THE DATA Block Start
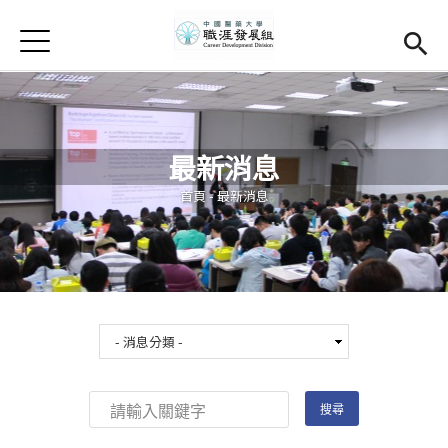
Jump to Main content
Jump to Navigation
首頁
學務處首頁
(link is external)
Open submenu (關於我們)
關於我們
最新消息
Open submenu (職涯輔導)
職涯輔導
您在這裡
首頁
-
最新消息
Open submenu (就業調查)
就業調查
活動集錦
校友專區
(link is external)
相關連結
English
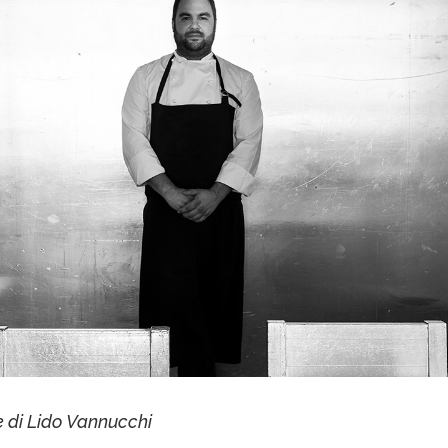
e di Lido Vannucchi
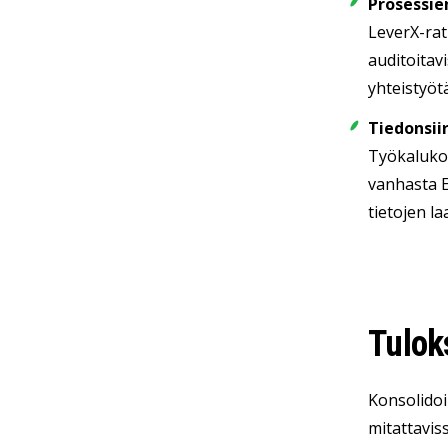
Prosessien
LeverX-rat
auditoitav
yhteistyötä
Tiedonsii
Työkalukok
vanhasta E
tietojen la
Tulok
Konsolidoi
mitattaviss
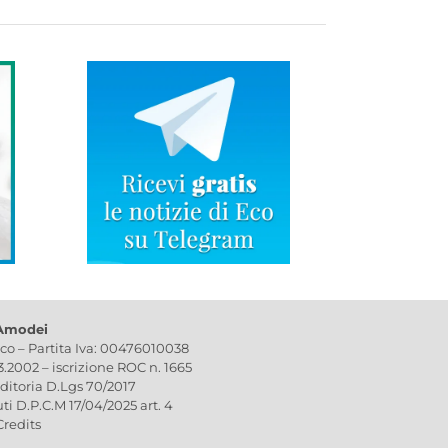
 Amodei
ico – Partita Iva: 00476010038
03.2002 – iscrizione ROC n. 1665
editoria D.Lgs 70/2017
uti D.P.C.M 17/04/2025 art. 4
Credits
THE DATA Block End
[EXERCISE DETAILS]
I need the lines from the one containing "yhteistyötä" through the end of the records retyped exactly, with the pictures left out.

[SOLVED EXERCISE]
yhteistyötä
Tiedonsii
Työkalukok
vanhasta E
tietojen la
Tulok
Konsolidoi
mitattaviss
 Amodei
ico – Partita Iva: 00476010038
03.2002 – iscrizione ROC n. 1665
editoria D.Lgs 70/2017
uti D.P.C.M 17/04/2025 art. 4
Credits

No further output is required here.